Citation & publishing information
Received: November 6, 2013 Reviewed: November 17, 2013 Published: November 21, 2013
Licence: Creative Commons Attribution 3.0 Germany
Competing interests: The author has declared that no competing interests exist that have influenced the text.
Keywords: Open data, Public sector information, EU Directive on the re-use of public sector information (PSI Directive), Price, charging, fees
Citation: Morando, F. & Iemma, R. & Basso, S. (2013). Is there such a thing as free government data?. Internet Policy Review, 2(4). DOI: 10.14763/2013.4.219

Acknowledgement: this article has been drafted in the context of the “Governance, Regulation and Standards” joint research activity of the European Network of Excellence on Internet Science EINS.

The recently-amended European public sector information (PSI) directive (Directive 2013/37/EU, PDF, hereinafter “the directive”) rests on the assumption that “[d]ocuments produced by public sector bodies of the Member States constitute a vast, diverse and valuable pool of resources that can benefit the knowledge economy” (recital 1).

More specifically, European policy-makers submit that “[o]pen data policies which encourage the wide availability and re-use of public sector information for private or commercial purposes, with minimal or no legal, technical or financial constraints [...] can play an important role in kick-starting the development of new services [...], stimulate economic growth and promote social engagement” (recital 3).
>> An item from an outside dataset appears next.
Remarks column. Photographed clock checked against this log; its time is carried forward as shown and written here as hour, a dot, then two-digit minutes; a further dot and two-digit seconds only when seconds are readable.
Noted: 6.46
Therefore, to keep financial constraints on re-use as low as possible, the directive provides that, “where charges are made by public sector bodies for the re-use of documents, those charges should in principle be limited to the marginal costs.” In practice, this should imply that most (natively digital) government data are free to re-use for any (lawful) purpose.

This article provides a brief review of the public sector information pricing issues. It then discusses the terms under which the ongoing consultation on the implementation guidelines of the PSI directive addresses pricing. In particular, this article discusses the calculation criteria for marginal costs.
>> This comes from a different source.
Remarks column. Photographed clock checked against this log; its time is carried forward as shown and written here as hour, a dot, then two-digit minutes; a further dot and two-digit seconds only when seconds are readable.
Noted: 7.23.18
The simple economics of PSI charging

Digital goods hold well known features: their creation entails high fixed costs, while reproducing them is almost costless. As a consequence, charging for them is typically tricky. This issue has been thoroughly debated by economists, who perhaps got inspired by the so-called ‘marginal cost controversy’ (PDF), dating back to 1946, which involved Ronald Coase and Harold Hotelling, debating the optimal charging principles for public goods, and in particular whether marginal cost pricing, or charges allowing to recoup also fixed costs (e.g., two-part tariffs), were to be assumed as more desirable in terms of overall welfare.

One should also consider at least two other features of digital PSI. First of all, it has great potential for re-use. In fact, governments collect and manage tremendous amounts of information, which is assumed to be complete and accurate, and which, in many cases, is the only possible source of the data that one might want to embed in a digital service (Pollock, 2009). Secondly, where data stems as an incidental by-product of the public task, the PSI production has been already funded through taxation (LAPSI position paper nr. 1, 2011, PDF).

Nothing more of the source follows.